══ SUPPLIED DATA ══

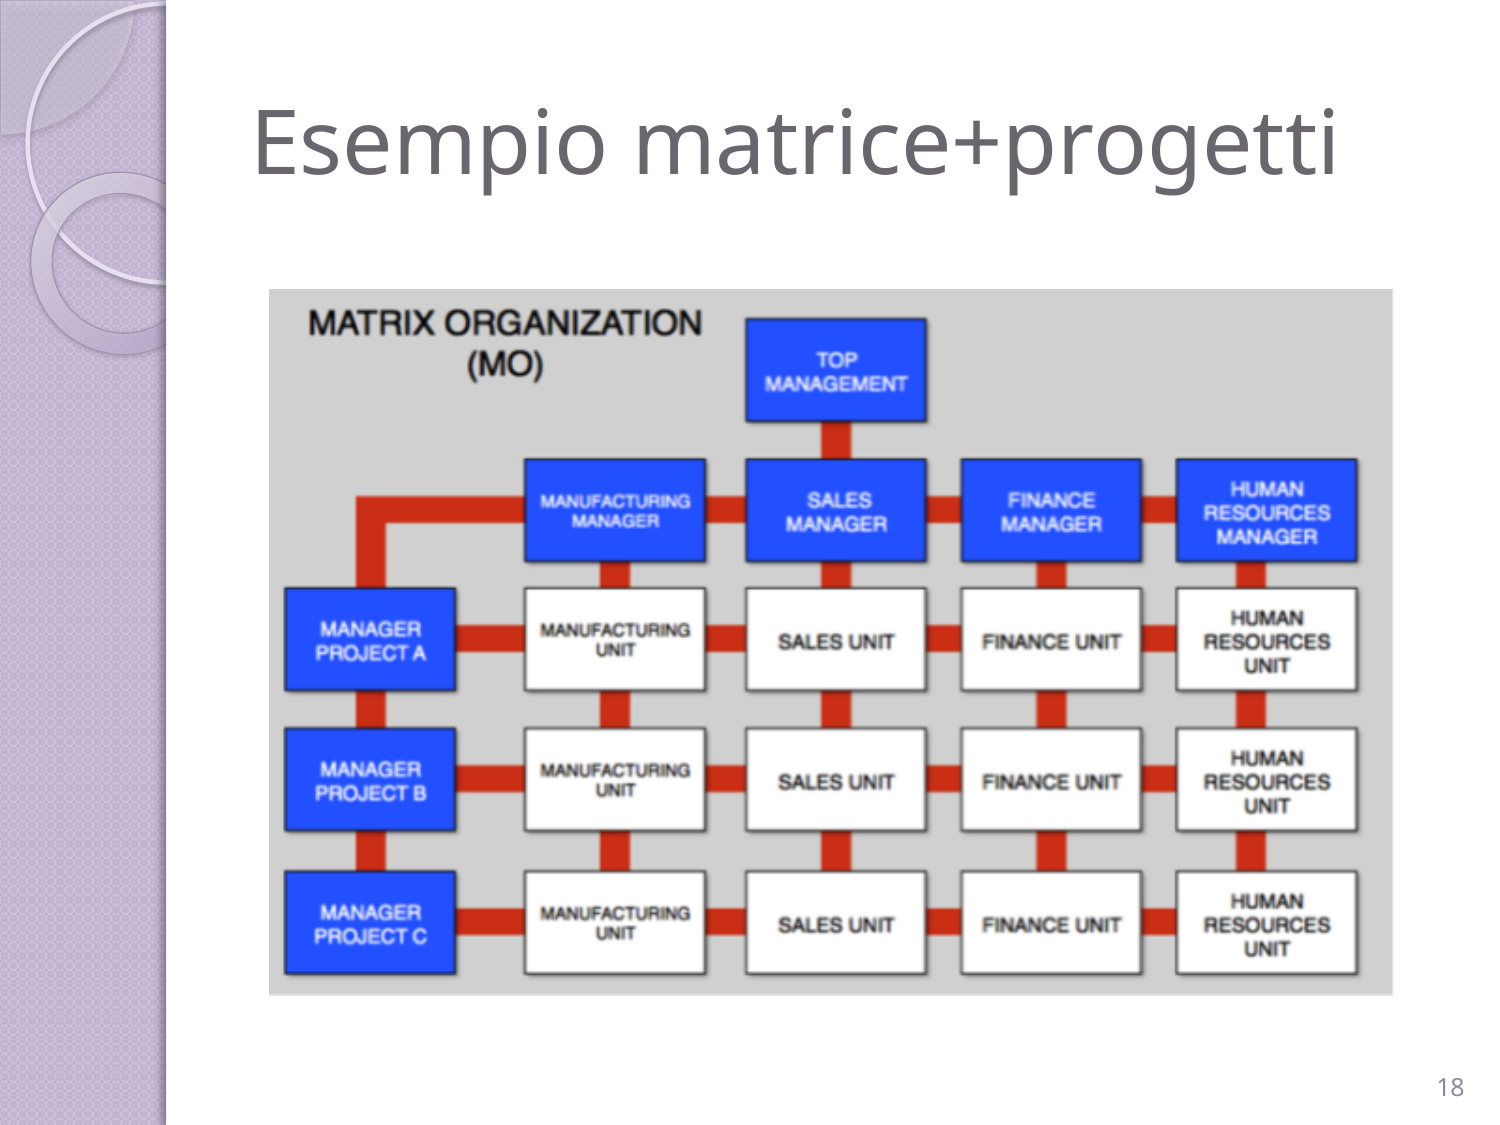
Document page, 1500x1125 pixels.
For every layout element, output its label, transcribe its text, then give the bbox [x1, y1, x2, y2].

title Esempio matrice+progetti [235, 45, 1466, 233]
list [269, 289, 1395, 997]
slide_number 18 [1413, 1034, 1488, 1113]
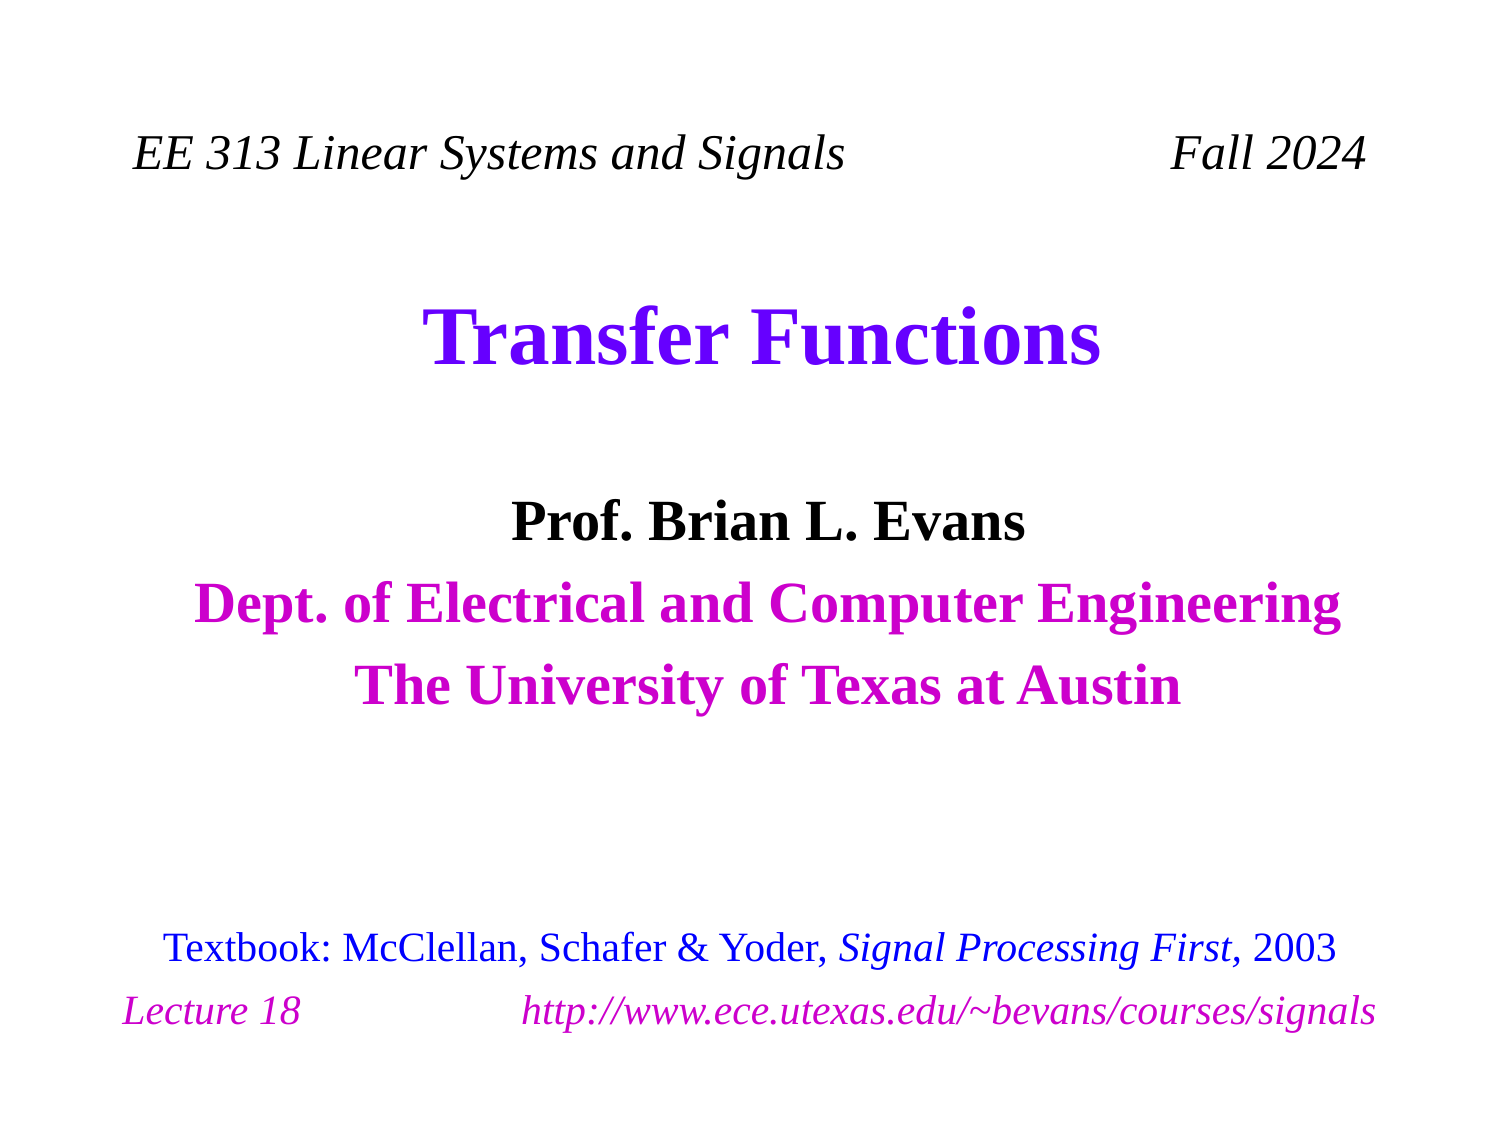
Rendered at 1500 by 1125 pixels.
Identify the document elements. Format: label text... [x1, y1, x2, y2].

text_box Lecture 18 http://www.ece.utexas.edu/~bevans/courses/signals [0, 978, 1500, 1040]
subtitle Prof. Brian L. Evans Dept. of Electrical and Computer Engineering The University of Texas at Austin [137, 474, 1400, 763]
text_box Textbook: McClellan, Schafer & Yoder, Signal Processing First, 2003 [0, 912, 1500, 978]
title Transfer Functions [125, 237, 1400, 425]
text_box EE 313 Linear Systems and Signals Fall 2024 [0, 112, 1500, 188]
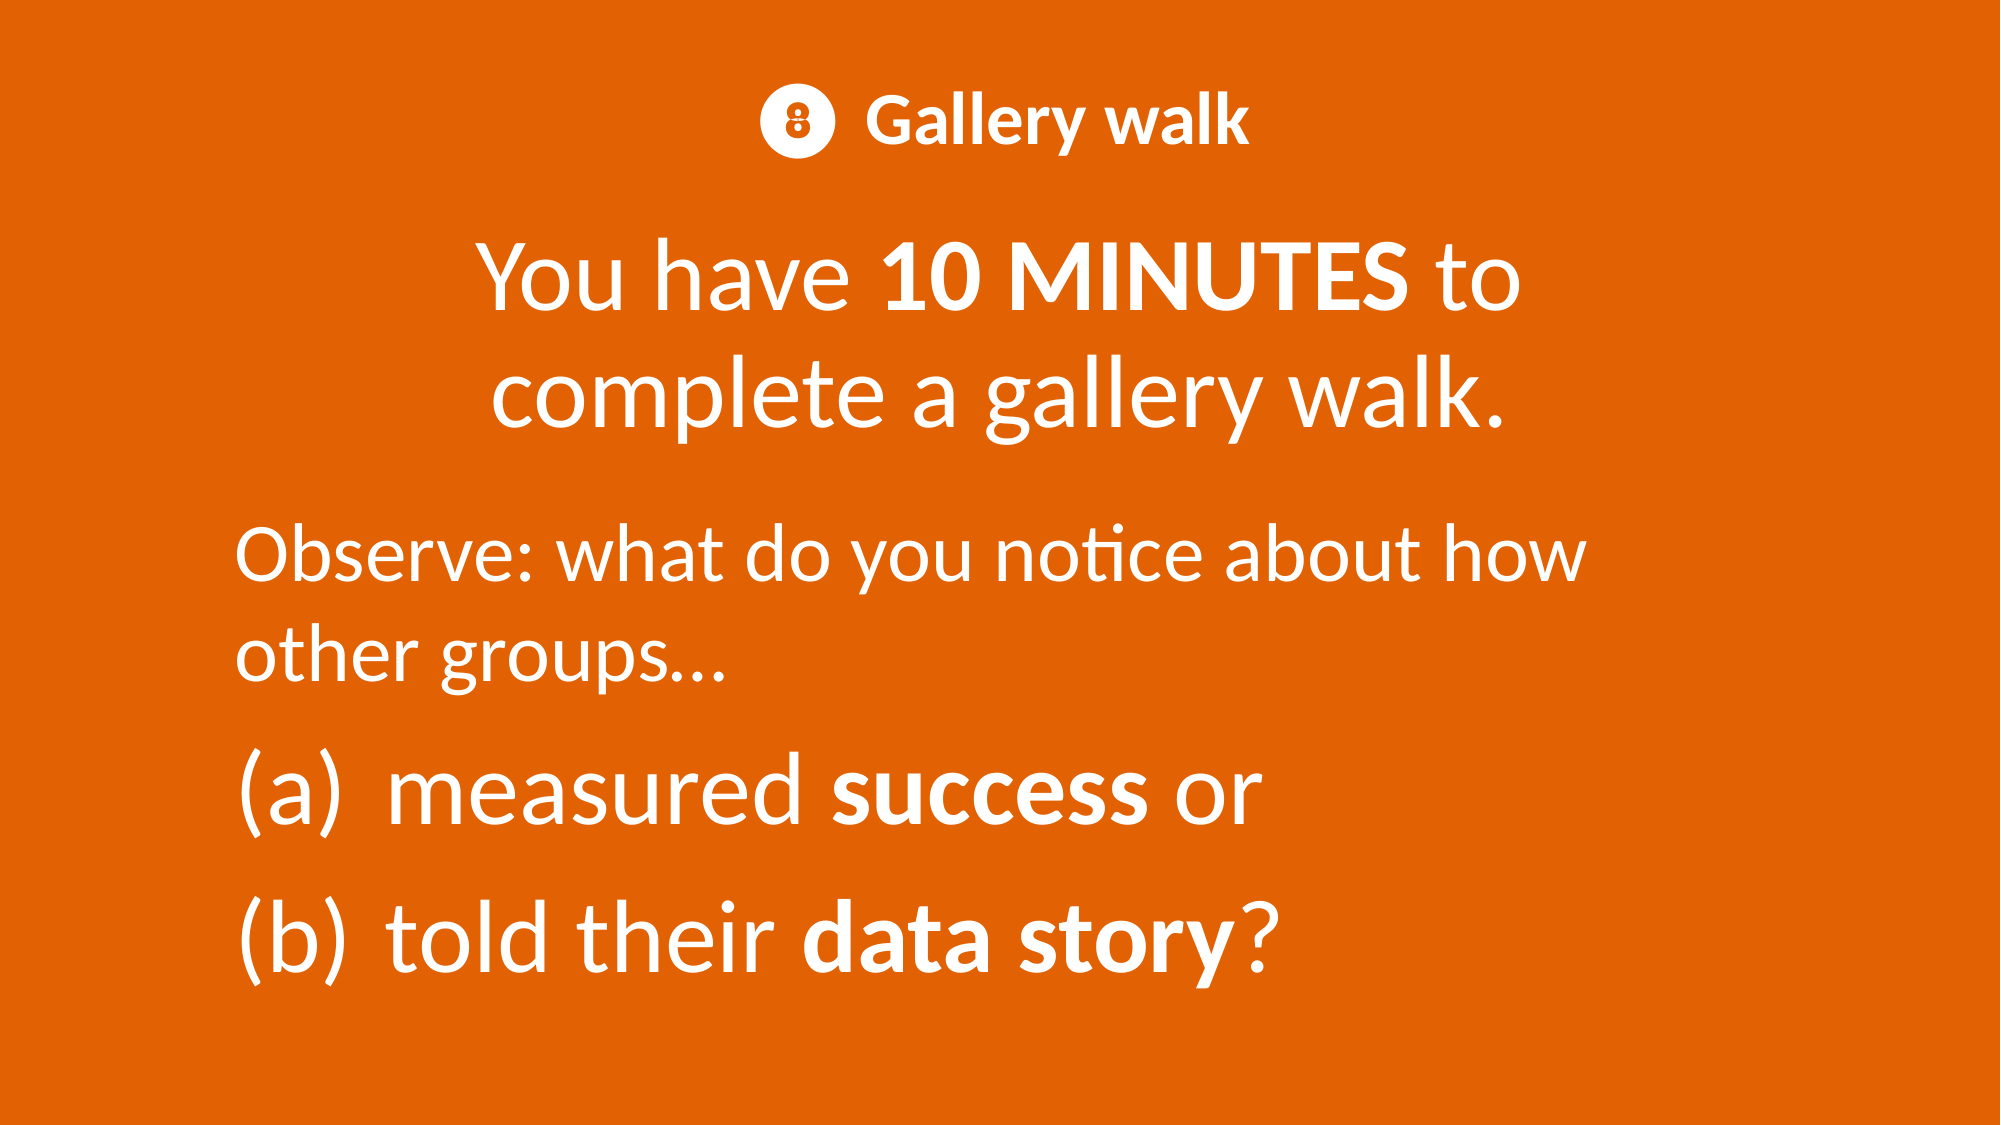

═══

ASSIGNED TASK:
Your answer must be an exact reproduction of all entries, containing no pictures.

EXERCISE RESULT:
Document page, 1500x1125 pixels.
For every layout element, output its label, transcribe its text, then give the bbox [x1, y1, x2, y2].

title Esempio matrice+progetti [235, 45, 1466, 233]
list [269, 289, 1395, 997]
slide_number 18 [1413, 1034, 1488, 1113]
Rendered at 1500 by 1125 pixels.
Identify the document elements. Format: label text... [x1, y1, x2, y2].

text_box Lecture 18 http://www.ece.utexas.edu/~bevans/courses/signals [0, 978, 1500, 1040]
subtitle Prof. Brian L. Evans Dept. of Electrical and Computer Engineering The University of Texas at Austin [137, 474, 1400, 763]
text_box Textbook: McClellan, Schafer & Yoder, Signal Processing First, 2003 [0, 912, 1500, 978]
title Transfer Functions [125, 237, 1400, 425]
text_box EE 313 Linear Systems and Signals Fall 2024 [0, 112, 1500, 188]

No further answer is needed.